**Information provided:**
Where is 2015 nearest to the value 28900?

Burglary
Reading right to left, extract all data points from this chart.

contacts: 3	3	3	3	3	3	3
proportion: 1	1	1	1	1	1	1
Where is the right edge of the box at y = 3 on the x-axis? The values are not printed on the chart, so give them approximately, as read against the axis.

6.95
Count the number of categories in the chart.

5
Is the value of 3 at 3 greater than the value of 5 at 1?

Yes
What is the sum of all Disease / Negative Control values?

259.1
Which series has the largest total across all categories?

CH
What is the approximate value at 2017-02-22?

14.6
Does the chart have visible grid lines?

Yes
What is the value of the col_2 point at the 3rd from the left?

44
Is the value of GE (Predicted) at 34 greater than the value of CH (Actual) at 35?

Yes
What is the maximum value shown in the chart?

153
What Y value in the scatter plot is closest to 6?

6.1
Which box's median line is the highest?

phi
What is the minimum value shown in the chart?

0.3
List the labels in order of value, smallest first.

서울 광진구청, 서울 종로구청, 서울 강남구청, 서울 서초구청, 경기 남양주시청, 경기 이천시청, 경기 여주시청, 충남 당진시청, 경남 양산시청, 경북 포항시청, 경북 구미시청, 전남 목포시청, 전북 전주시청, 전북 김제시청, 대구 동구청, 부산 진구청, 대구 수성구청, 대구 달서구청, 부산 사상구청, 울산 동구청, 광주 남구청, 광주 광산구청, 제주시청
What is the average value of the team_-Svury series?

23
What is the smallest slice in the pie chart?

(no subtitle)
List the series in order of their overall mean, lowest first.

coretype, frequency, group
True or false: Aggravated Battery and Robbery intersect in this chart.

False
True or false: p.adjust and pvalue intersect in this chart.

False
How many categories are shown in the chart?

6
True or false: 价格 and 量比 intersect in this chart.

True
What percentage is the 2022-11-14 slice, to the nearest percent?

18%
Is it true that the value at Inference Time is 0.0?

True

**Problem:** Count the lines in the data above that contain the string "intersect". Reply with the number alone.

**Response area:** 3